[Start of section]

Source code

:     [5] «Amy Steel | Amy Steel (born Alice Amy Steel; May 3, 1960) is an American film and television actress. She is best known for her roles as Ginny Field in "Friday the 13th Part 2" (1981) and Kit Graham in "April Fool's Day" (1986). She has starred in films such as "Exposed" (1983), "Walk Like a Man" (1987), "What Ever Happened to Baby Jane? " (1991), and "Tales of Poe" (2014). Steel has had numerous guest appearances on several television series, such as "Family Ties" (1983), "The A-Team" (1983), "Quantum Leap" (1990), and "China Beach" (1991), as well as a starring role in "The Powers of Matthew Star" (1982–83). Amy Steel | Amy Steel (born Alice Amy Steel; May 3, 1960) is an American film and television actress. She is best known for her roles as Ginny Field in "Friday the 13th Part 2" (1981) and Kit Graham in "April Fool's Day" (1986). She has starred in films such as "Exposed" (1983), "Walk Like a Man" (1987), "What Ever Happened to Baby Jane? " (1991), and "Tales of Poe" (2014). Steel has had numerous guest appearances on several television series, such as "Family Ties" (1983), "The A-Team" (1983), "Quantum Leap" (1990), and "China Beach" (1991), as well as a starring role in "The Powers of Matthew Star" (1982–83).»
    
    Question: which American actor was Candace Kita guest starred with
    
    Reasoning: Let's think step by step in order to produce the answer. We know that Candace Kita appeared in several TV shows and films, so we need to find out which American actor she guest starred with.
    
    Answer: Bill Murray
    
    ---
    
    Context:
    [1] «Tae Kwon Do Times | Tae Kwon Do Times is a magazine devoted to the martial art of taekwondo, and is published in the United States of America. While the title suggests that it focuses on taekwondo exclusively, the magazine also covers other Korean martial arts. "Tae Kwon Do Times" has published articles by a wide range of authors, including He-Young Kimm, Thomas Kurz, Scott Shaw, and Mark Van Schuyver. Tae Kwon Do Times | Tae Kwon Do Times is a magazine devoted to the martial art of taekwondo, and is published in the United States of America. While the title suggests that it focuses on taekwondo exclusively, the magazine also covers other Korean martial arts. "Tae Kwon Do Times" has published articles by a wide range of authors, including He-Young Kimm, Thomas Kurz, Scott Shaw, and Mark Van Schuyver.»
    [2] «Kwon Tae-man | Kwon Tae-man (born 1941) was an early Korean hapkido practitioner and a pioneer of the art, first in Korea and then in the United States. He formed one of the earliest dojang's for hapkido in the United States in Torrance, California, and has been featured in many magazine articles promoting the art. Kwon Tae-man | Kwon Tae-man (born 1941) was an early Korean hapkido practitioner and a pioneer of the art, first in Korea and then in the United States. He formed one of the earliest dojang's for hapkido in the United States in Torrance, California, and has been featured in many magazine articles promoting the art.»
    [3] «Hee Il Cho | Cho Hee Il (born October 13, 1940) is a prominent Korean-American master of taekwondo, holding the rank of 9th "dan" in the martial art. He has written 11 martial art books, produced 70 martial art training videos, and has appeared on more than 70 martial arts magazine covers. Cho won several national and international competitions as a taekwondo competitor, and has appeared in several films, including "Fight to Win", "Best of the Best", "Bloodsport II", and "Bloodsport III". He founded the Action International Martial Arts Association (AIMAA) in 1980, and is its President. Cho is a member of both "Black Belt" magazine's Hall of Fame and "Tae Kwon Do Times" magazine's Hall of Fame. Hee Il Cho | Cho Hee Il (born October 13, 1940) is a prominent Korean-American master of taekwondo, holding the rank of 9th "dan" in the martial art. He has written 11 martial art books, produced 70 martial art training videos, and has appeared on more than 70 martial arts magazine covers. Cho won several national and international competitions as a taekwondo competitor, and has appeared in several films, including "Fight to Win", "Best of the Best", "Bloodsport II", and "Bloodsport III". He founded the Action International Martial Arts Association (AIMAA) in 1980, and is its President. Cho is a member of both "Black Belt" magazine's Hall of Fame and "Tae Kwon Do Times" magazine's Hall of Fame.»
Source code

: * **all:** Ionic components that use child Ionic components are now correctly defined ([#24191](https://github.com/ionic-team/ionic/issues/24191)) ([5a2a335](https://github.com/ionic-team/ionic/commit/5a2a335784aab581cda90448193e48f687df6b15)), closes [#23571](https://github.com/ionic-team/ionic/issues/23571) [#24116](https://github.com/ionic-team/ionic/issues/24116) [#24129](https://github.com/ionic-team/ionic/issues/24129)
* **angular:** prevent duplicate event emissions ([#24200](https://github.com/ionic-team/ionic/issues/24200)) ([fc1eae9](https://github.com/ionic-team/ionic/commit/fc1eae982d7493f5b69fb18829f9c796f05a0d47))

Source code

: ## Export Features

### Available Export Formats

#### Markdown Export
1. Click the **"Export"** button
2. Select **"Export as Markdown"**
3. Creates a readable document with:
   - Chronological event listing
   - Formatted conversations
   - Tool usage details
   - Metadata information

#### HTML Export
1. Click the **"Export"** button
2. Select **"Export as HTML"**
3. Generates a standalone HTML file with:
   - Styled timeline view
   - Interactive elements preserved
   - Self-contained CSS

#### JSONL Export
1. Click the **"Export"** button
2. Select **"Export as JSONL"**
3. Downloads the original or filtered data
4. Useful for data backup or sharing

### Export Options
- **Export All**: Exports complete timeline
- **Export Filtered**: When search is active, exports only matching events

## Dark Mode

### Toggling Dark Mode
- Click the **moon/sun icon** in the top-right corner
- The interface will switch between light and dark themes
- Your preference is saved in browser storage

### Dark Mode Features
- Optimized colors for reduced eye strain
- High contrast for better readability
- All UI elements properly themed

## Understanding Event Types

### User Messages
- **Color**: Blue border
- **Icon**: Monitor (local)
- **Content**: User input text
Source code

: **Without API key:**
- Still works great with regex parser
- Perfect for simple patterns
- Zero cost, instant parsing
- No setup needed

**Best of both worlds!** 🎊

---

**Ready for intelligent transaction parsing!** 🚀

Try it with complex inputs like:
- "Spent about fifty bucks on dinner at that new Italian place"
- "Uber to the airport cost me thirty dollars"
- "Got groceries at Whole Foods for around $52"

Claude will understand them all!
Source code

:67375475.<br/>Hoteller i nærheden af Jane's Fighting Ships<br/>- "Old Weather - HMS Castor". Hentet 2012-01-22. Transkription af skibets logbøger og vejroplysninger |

[End of section]

- _Job item_: Scan the material above for the word "which". Copy each line where it occurs.

- _Answer to the problem_:
    Question: which American actor was Candace Kita guest starred with
    Reasoning: Let's think step by step in order to produce the answer. We know that Candace Kita appeared in several TV shows and films, so we need to find out which American actor she guest starred with.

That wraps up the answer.